▶ [Information given]
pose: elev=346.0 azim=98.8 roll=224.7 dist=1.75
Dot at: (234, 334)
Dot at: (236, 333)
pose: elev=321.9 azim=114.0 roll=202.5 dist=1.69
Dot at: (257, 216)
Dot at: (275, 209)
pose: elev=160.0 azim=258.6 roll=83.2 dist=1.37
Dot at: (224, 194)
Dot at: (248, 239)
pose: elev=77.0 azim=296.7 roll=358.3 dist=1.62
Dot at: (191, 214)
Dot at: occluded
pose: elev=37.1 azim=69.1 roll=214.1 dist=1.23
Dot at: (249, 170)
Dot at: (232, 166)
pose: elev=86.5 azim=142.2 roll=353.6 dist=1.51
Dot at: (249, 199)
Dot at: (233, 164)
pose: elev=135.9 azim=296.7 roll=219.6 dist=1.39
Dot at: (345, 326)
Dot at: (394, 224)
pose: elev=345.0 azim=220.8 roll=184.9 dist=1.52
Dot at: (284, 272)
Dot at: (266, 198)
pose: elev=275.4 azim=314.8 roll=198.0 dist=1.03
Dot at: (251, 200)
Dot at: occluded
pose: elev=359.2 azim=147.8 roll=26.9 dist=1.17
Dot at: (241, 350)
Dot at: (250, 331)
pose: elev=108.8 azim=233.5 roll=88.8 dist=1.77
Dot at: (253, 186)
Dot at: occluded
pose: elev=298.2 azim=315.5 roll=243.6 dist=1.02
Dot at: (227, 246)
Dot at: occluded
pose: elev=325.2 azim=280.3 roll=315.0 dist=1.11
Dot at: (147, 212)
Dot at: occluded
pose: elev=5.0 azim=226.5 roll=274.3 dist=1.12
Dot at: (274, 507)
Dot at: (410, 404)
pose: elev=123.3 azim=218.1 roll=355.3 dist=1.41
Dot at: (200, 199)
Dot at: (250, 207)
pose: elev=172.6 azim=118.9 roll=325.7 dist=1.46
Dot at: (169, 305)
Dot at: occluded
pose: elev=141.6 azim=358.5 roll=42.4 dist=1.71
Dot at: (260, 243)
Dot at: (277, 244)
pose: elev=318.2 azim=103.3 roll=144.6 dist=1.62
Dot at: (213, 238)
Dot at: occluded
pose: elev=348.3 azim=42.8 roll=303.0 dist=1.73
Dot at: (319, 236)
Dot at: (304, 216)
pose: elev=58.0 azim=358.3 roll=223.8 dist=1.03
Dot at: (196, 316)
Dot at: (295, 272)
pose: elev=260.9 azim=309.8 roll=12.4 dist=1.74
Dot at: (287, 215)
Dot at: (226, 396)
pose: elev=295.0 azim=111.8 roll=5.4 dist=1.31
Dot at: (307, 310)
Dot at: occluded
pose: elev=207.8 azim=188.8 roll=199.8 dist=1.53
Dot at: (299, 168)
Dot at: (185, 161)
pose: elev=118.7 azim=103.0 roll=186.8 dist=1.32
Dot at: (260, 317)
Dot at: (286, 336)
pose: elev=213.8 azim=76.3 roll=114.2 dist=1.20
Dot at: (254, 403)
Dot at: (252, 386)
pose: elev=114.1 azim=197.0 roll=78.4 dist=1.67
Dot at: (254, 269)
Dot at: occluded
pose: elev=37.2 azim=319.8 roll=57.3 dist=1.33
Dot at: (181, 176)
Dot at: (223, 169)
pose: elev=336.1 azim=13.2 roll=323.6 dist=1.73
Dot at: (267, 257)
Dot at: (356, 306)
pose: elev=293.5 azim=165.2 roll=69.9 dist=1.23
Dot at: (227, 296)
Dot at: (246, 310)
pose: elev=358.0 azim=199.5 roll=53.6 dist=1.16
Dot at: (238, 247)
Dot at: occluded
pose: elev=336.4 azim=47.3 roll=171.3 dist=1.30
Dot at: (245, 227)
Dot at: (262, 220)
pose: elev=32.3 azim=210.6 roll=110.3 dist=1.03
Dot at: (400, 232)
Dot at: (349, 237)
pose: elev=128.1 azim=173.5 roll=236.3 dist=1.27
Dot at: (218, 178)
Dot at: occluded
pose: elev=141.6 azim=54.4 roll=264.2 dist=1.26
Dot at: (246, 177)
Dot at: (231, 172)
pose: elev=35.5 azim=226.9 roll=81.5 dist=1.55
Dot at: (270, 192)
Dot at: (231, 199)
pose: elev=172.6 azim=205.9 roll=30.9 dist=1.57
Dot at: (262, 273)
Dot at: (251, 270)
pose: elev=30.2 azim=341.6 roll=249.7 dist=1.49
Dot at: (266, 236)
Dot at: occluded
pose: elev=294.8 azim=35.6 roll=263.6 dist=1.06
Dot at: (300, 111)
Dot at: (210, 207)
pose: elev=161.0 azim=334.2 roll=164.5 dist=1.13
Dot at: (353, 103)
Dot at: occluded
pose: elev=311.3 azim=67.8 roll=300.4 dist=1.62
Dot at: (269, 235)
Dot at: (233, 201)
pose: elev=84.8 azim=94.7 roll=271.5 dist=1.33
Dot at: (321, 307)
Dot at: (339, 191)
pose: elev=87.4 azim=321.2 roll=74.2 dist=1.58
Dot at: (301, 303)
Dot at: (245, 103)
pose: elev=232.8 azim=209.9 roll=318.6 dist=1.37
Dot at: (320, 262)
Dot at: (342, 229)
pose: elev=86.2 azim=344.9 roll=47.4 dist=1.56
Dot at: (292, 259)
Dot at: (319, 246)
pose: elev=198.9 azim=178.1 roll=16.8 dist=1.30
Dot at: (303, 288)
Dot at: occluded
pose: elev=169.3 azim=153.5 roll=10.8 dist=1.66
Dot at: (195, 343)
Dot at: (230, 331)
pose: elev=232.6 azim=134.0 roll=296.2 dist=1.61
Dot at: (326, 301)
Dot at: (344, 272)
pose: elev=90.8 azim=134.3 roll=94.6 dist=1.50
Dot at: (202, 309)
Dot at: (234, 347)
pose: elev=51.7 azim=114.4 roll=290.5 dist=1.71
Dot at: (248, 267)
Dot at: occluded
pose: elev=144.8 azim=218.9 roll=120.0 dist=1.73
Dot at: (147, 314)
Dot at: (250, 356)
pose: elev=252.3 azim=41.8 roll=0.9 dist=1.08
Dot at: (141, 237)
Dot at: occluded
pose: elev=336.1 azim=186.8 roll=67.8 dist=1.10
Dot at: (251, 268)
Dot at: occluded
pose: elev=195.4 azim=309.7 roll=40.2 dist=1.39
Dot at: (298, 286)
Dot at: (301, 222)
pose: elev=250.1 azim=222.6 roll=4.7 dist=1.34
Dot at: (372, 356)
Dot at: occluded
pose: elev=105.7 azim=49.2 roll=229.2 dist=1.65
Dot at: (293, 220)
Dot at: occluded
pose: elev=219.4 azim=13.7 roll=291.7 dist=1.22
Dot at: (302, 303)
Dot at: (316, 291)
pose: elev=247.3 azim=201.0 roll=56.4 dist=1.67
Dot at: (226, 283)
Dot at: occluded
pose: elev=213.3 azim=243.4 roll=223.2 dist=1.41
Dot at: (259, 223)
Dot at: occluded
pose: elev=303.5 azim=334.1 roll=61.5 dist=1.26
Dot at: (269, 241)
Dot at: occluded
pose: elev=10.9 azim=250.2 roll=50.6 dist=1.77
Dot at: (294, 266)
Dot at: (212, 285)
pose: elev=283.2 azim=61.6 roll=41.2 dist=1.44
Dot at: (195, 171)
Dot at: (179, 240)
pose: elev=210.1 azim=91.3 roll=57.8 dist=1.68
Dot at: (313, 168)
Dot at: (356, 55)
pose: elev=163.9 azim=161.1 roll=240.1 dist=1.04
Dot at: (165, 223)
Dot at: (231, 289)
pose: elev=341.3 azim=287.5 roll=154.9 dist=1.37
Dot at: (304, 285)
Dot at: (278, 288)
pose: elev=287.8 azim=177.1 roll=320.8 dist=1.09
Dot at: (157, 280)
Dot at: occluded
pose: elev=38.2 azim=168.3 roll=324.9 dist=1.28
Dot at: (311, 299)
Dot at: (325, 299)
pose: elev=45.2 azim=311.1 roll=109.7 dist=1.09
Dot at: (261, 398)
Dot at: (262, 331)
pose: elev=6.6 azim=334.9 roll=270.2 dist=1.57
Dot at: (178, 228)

▶ [Exercise goal]
Reproduce word for word the lines of the material above, starting at the line with "pose: elev=160.0 azim=258.6" and continuing through the line with "Dot at: (286, 336)", including both.

▶ [Solved exercise]
pose: elev=160.0 azim=258.6 roll=83.2 dist=1.37
Dot at: (224, 194)
Dot at: (248, 239)
pose: elev=77.0 azim=296.7 roll=358.3 dist=1.62
Dot at: (191, 214)
Dot at: occluded
pose: elev=37.1 azim=69.1 roll=214.1 dist=1.23
Dot at: (249, 170)
Dot at: (232, 166)
pose: elev=86.5 azim=142.2 roll=353.6 dist=1.51
Dot at: (249, 199)
Dot at: (233, 164)
pose: elev=135.9 azim=296.7 roll=219.6 dist=1.39
Dot at: (345, 326)
Dot at: (394, 224)
pose: elev=345.0 azim=220.8 roll=184.9 dist=1.52
Dot at: (284, 272)
Dot at: (266, 198)
pose: elev=275.4 azim=314.8 roll=198.0 dist=1.03
Dot at: (251, 200)
Dot at: occluded
pose: elev=359.2 azim=147.8 roll=26.9 dist=1.17
Dot at: (241, 350)
Dot at: (250, 331)
pose: elev=108.8 azim=233.5 roll=88.8 dist=1.77
Dot at: (253, 186)
Dot at: occluded
pose: elev=298.2 azim=315.5 roll=243.6 dist=1.02
Dot at: (227, 246)
Dot at: occluded
pose: elev=325.2 azim=280.3 roll=315.0 dist=1.11
Dot at: (147, 212)
Dot at: occluded
pose: elev=5.0 azim=226.5 roll=274.3 dist=1.12
Dot at: (274, 507)
Dot at: (410, 404)
pose: elev=123.3 azim=218.1 roll=355.3 dist=1.41
Dot at: (200, 199)
Dot at: (250, 207)
pose: elev=172.6 azim=118.9 roll=325.7 dist=1.46
Dot at: (169, 305)
Dot at: occluded
pose: elev=141.6 azim=358.5 roll=42.4 dist=1.71
Dot at: (260, 243)
Dot at: (277, 244)
pose: elev=318.2 azim=103.3 roll=144.6 dist=1.62
Dot at: (213, 238)
Dot at: occluded
pose: elev=348.3 azim=42.8 roll=303.0 dist=1.73
Dot at: (319, 236)
Dot at: (304, 216)
pose: elev=58.0 azim=358.3 roll=223.8 dist=1.03
Dot at: (196, 316)
Dot at: (295, 272)
pose: elev=260.9 azim=309.8 roll=12.4 dist=1.74
Dot at: (287, 215)
Dot at: (226, 396)
pose: elev=295.0 azim=111.8 roll=5.4 dist=1.31
Dot at: (307, 310)
Dot at: occluded
pose: elev=207.8 azim=188.8 roll=199.8 dist=1.53
Dot at: (299, 168)
Dot at: (185, 161)
pose: elev=118.7 azim=103.0 roll=186.8 dist=1.32
Dot at: (260, 317)
Dot at: (286, 336)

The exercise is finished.